I've seen enough comments posted in various places to believe that there are some who have the misconception that the Phase One AFr (autofocus-recompose) feature is the same as Hasselblad True Focus. Or, as prominent Phase One dealer posted a couple of months ago, "the XF also has a dedicated mode for this called AFr (same idea as True Focus)". However the two features are
not equivalent or the same idea.
There are a variety of things that can effect focusing accuracy. Hasselblad has worked to improve focusing accuracy by addressing first, factory calibrating the sensor position (and its specific optical characteristics), body, and autofocus module as a complete unit. Each component in the chain has very tight tolerances, but within these tolerances there are variances. All of these tolerances add up and need to be calibrated together for maximum accuracy. Spare bodies can be calibrated in the same manner.
Second, aperture dependent focus shift is compensated for automatically for the selected aperture setting of the lens being used. All lenses exhibit focus shift and this adds to previous list of variables that need to be considered to achieve best focus. These functions were termed "ultra focus" when introduced in the H3D/H3D II in 2006.
https://www.getdpi.com/forum/medium-format-systems-and-digital-backs/38555-diglloyd-focusshift-compensation-hasselblad-h-mf.htmlIn 2009, Hasselblad introduced the H4D with True Focus to address the problem that has always existed with autofocus-lock when recomposing. The plane of focus shifts when rotating or tilting to recompose after locking focus. True Focus uses accelerometers in the body to measure the precise degree of angle change and corrects the focus to the locked focus point. This allows center point autofocus lock and repositioning of the subject anywhere in the frame with more confidence of getting what you want in focus. True Focus is one of the most important features for many Hasselblad users due to their increased percentage of images with optimum focus.
In 2012, The H5D / H6D added True Focus II correction which compensates for lens field curvature (again, all lenses exhibit this to some degree. wide-angles more and teles less) to ensure consistent focus accuracy to the edges of the frame. True Focus processes the measurements and calculations,
then applies those focus corrections to the image you are currently capturing. This last statement (especially the underlined part) might seem obvious, but this is where the difference lies.
In 2017, Phase One introduced AFr (which functions only with "Blue Ring" lenses). Their website and release notes both say this feature allows you "to focus on a subject and then recompose the frame while retaining the desired focus point". Sounds like True Focus, doesn't it? It isn't. It does
not measure your angle change and calculate the focal plane shift and then apply
that change to your
current shot. On your current shot, AFr is going to
change your focus based on one or more of the previous shots you've taken and
NOT on the movement you made in your current shot. Huh??

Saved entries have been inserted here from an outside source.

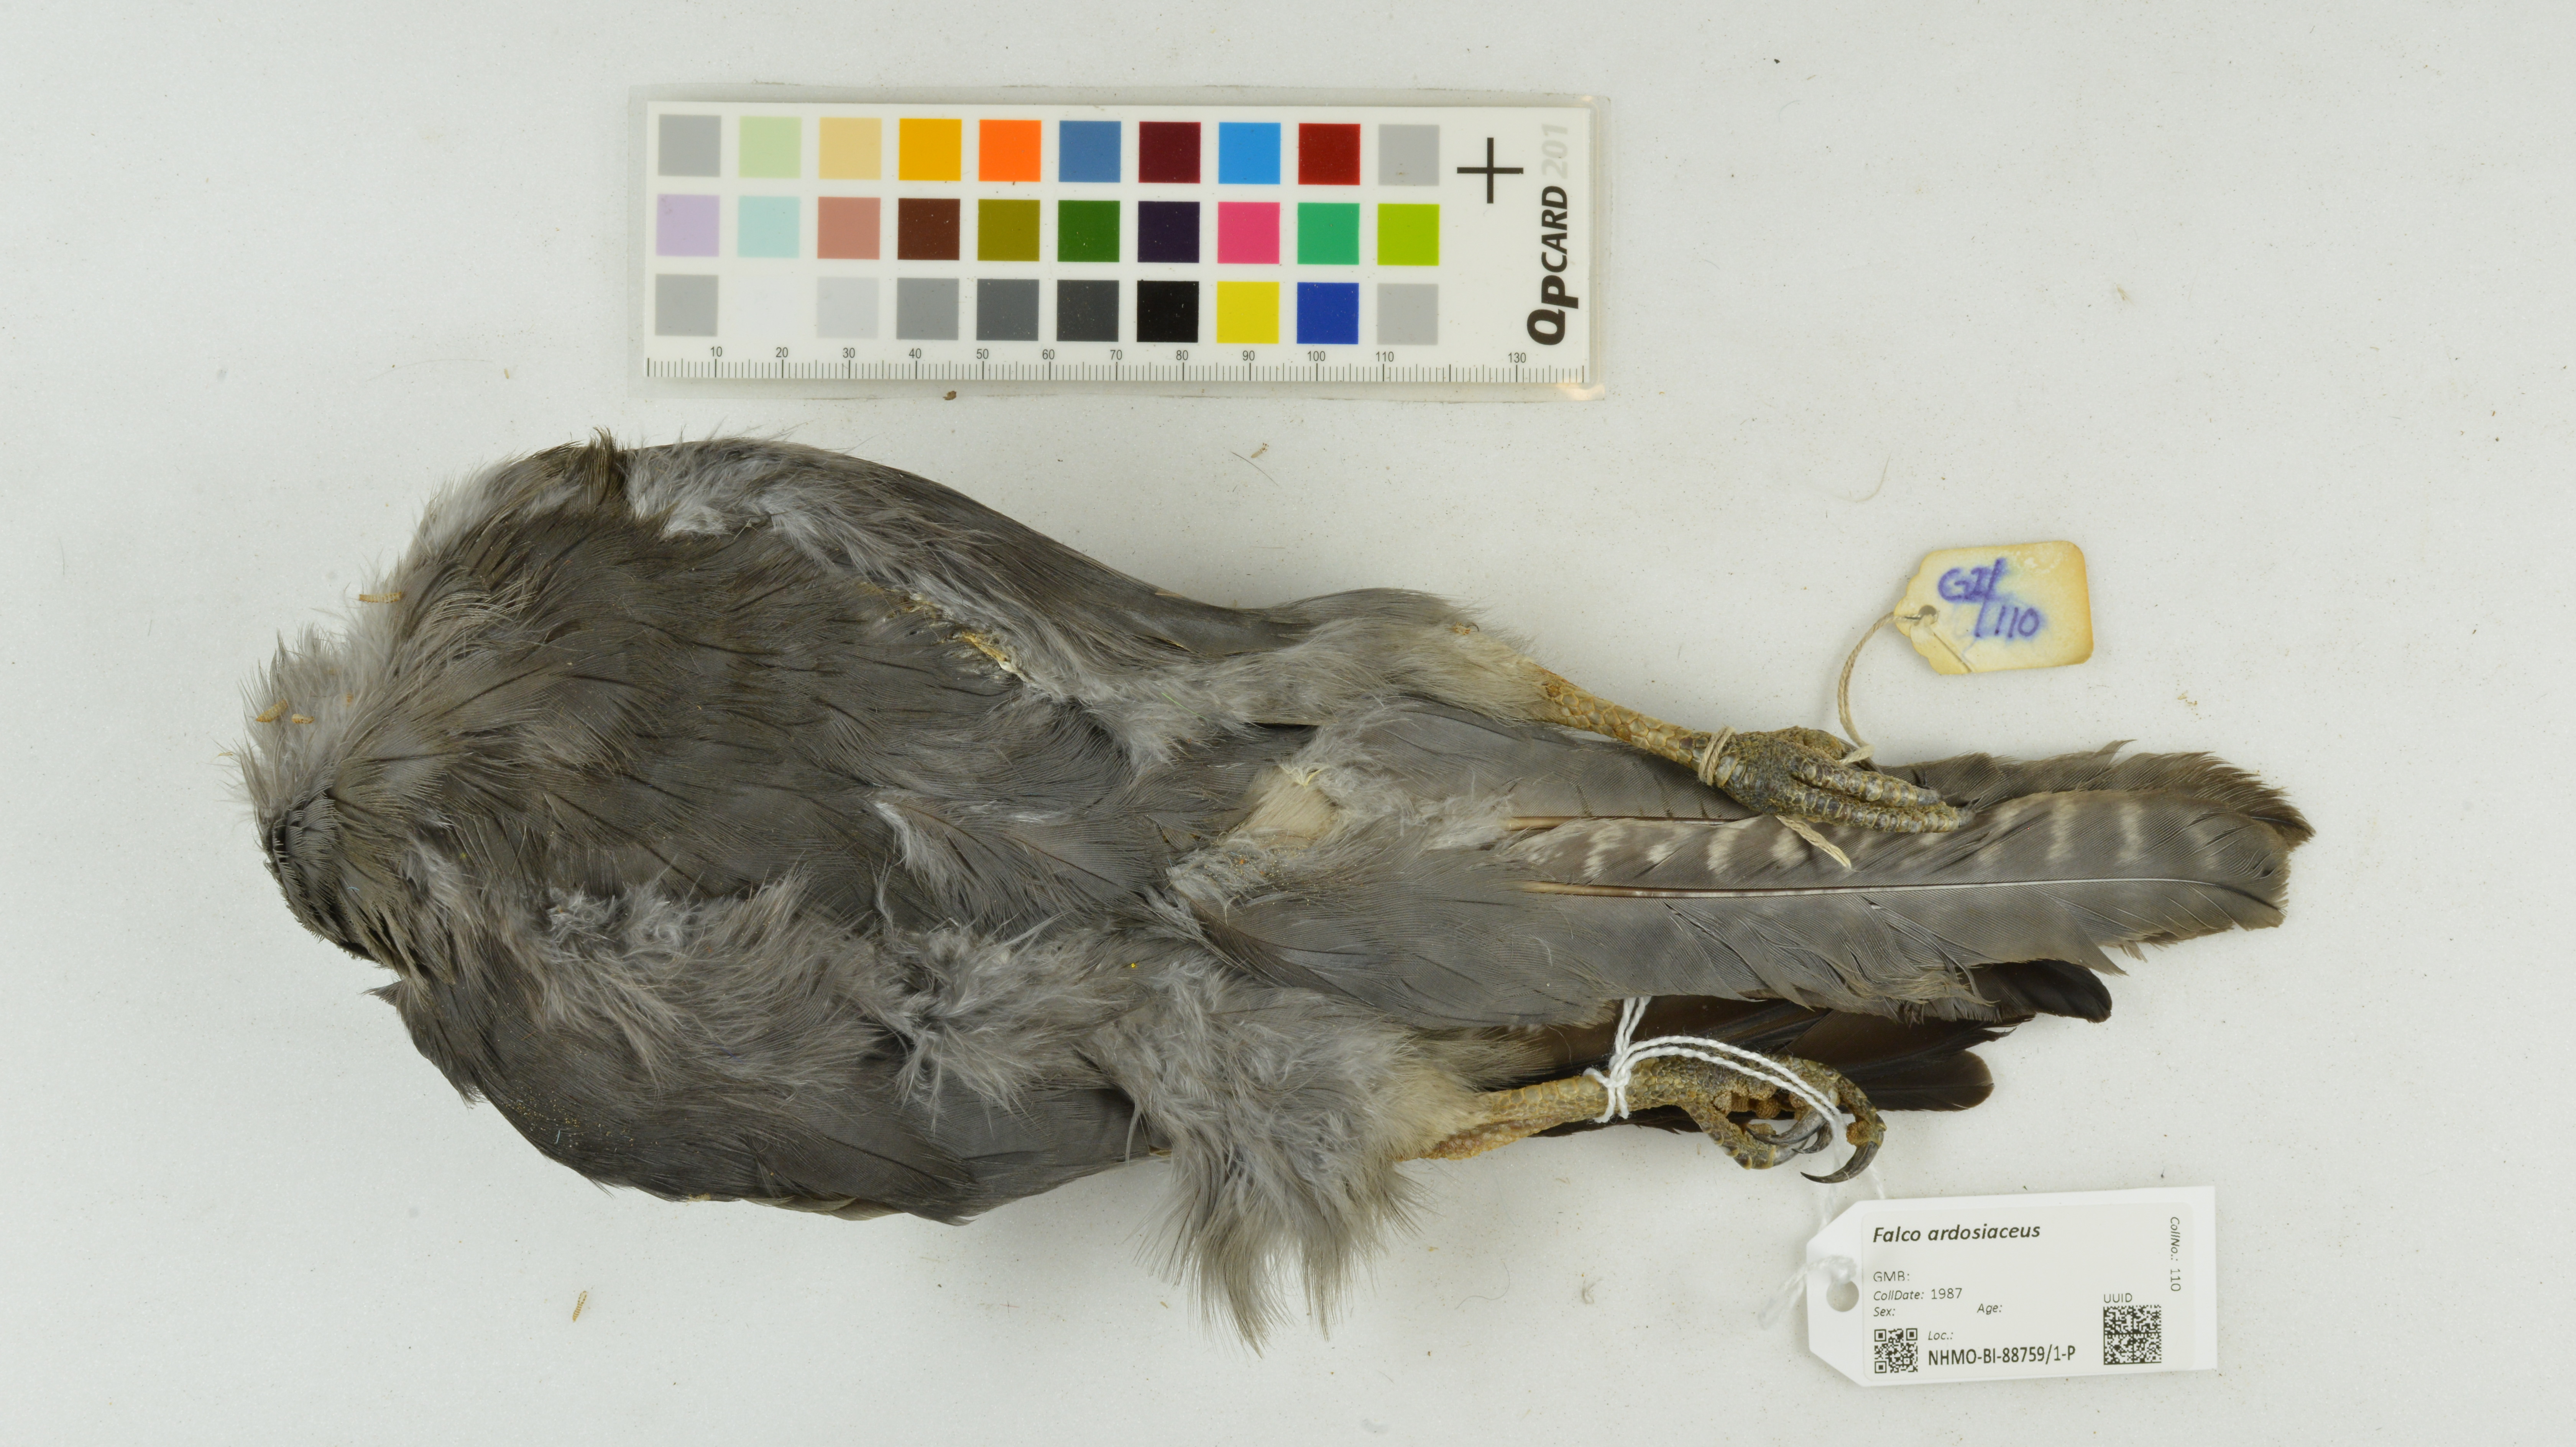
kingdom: Animalia
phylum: Chordata
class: Aves
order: Falconiformes
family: Falconidae
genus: Falco
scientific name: Falco ardosiaceus
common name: Grey kestrel
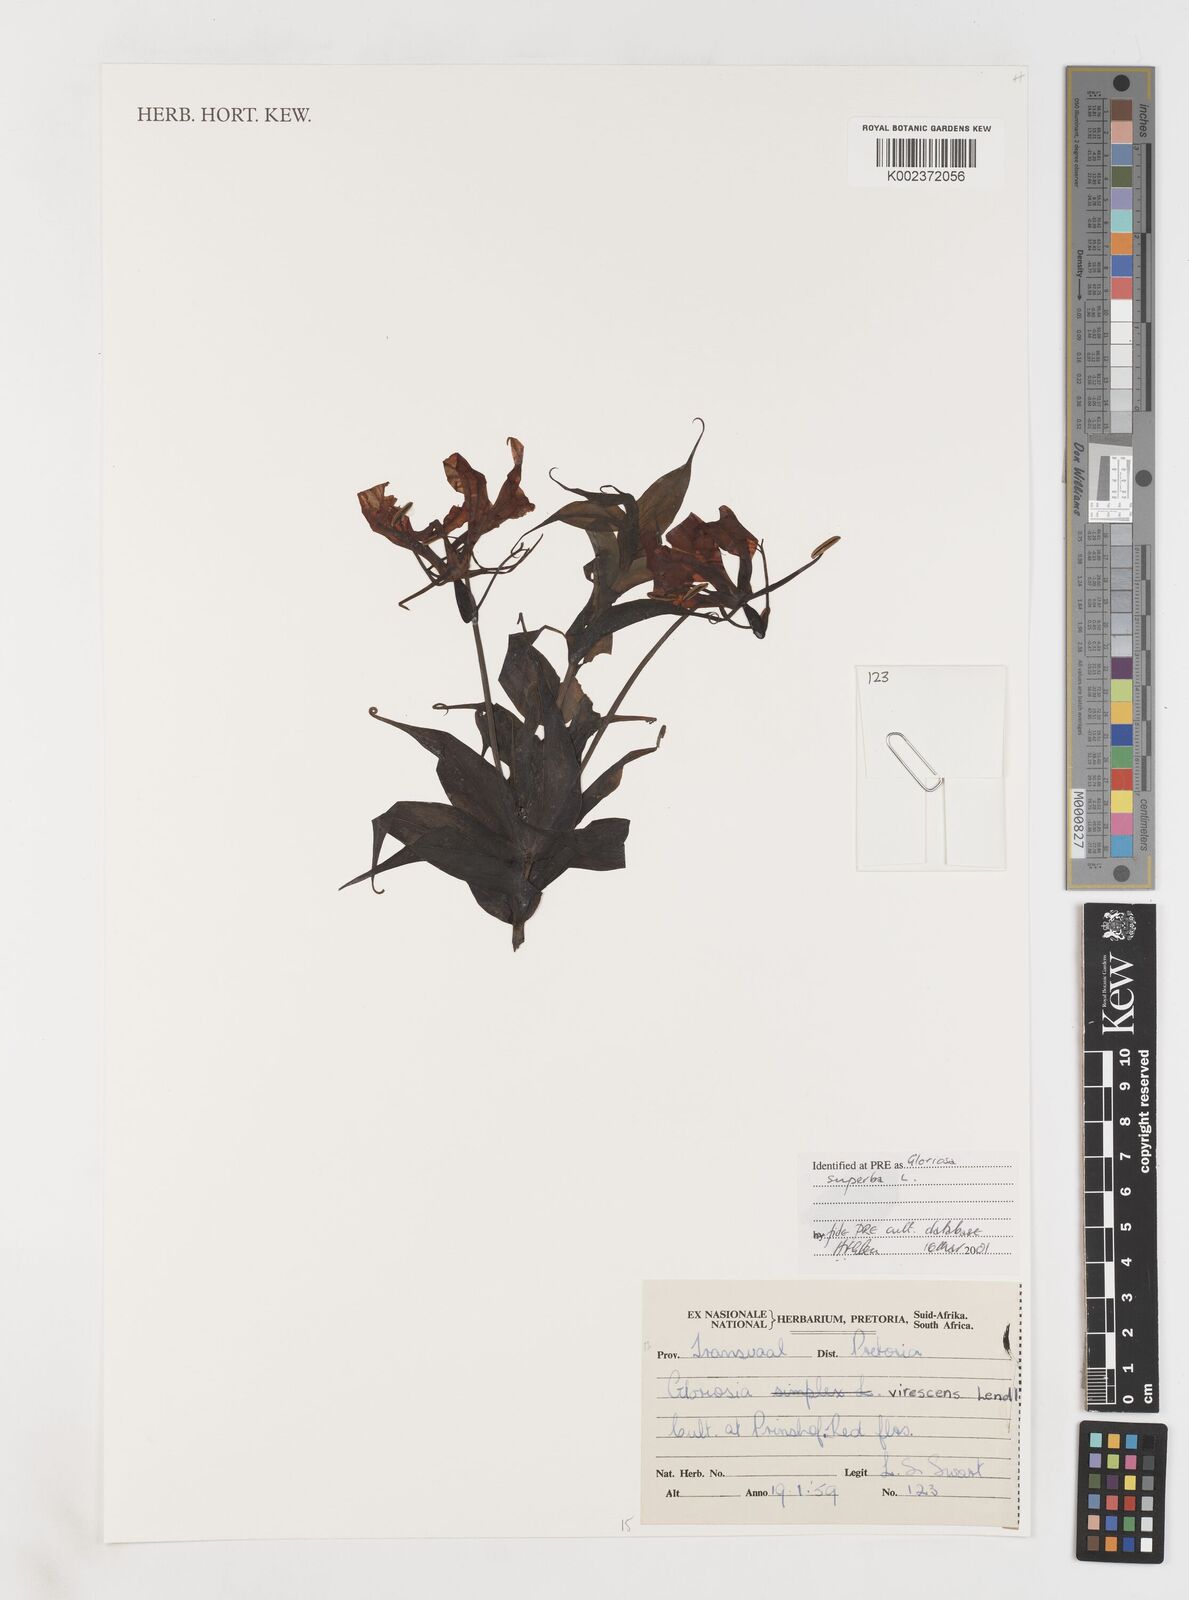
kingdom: Plantae
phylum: Tracheophyta
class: Liliopsida
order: Liliales
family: Colchicaceae
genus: Gloriosa
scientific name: Gloriosa simplex
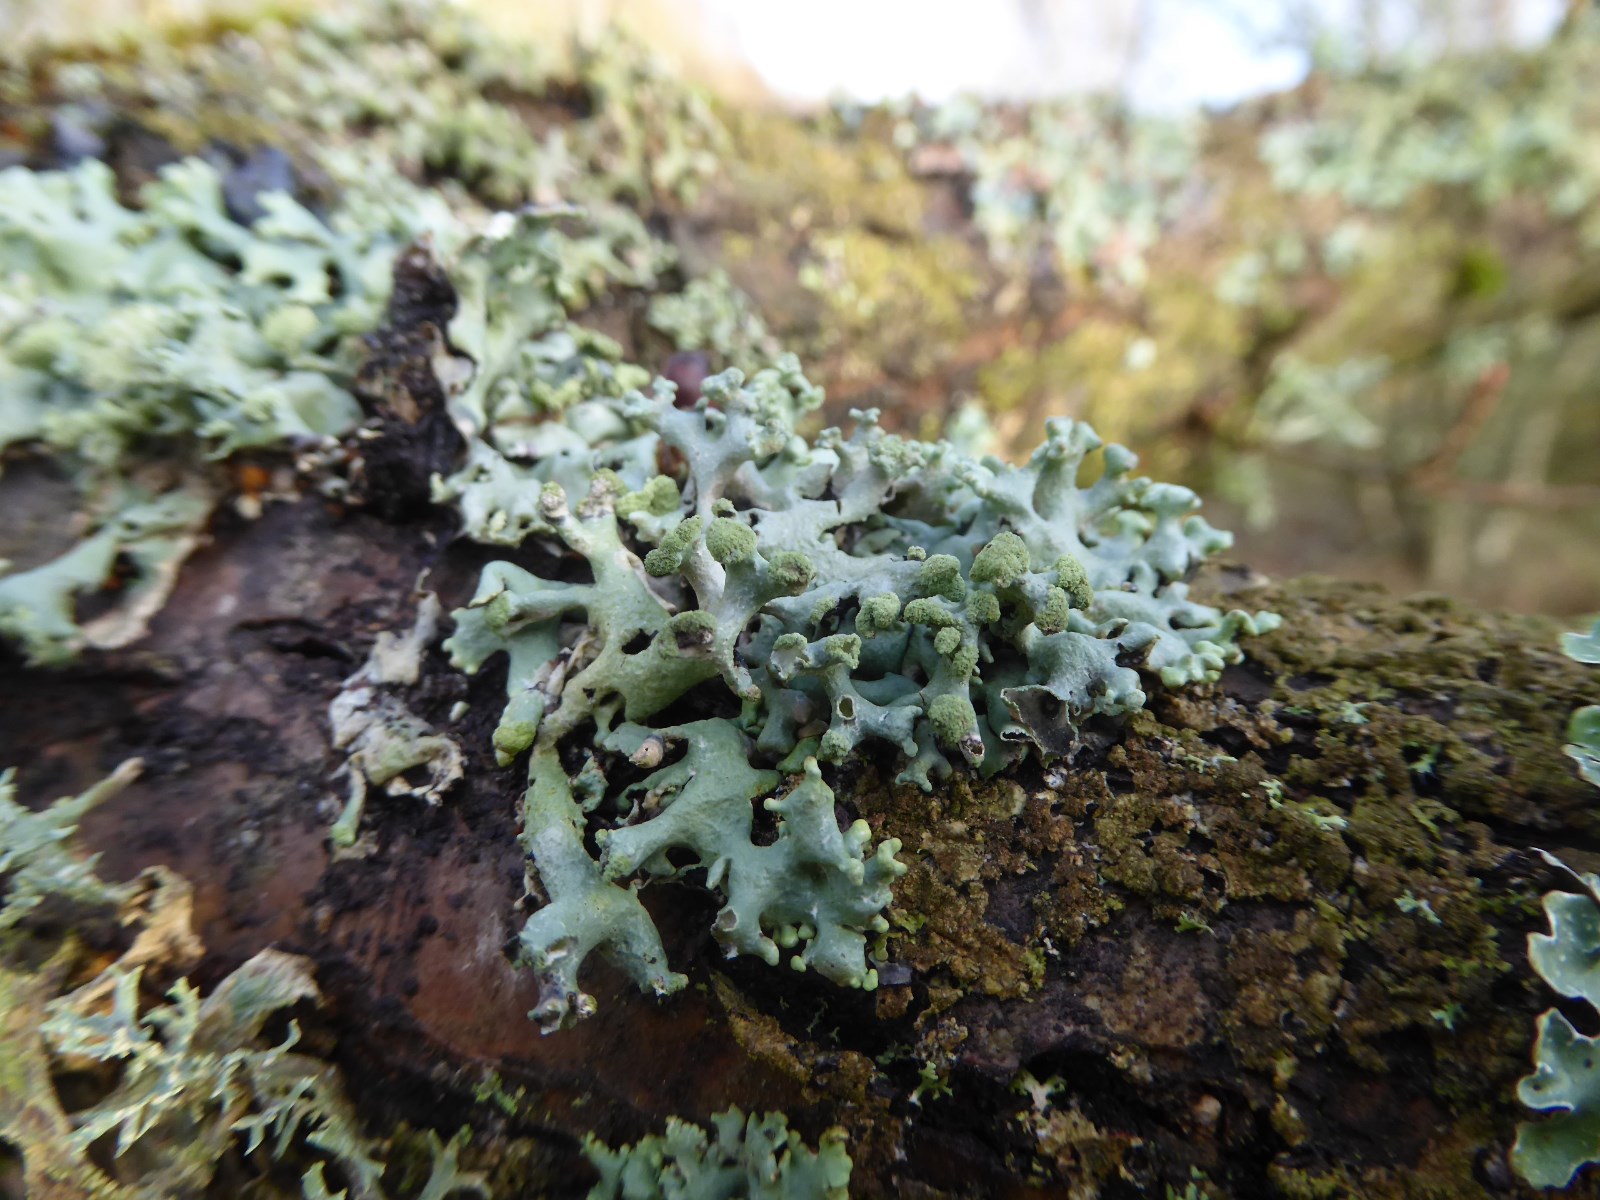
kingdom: Fungi
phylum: Ascomycota
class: Lecanoromycetes
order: Lecanorales
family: Parmeliaceae
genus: Hypogymnia
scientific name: Hypogymnia tubulosa
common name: finger-kvistlav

https://www.getdpi.com/forum/medium-format-systems-and-digital-backs/62504-first-experience-afr-focus-recompose-phase-one-xf.htmlHere is how it works from the XF manual... "the compensation that AFr Mode applies to your captured image is anticipated
based on your preceding captures." "The XF Camera will automatically adjust the plane of focus for you, based on your
anticipated movement, prior to capturing the image." "This tool is designed to learn the movements of the XF Camera over the course of a shoot, and therefore
the more you repeat the same movement within a sequence of images, the greater the success." "The initial capture from when the camera is turned on, may be imperfect in terms of AFr success."
I cannot think of any reason why I would ever want focus adjustments being made based on anything other than the conditions of my current shot. Maybe I'm just not predictable and repetitive enough to benefit from this feature. Maybe I'm just too set in my habit of adjust focus, then shoot; to adapt to shoot first, then adjust focus.
Of course, the change in focus is often very small when using autofocus lock and recomposing. It depends entirely on the amount of angular change. So, it's mainly of concern at closer distances with shorter focal lengths. But where it makes a difference, it can be very noticeable and can make the difference between an excellent image and one that isn't what you wanted.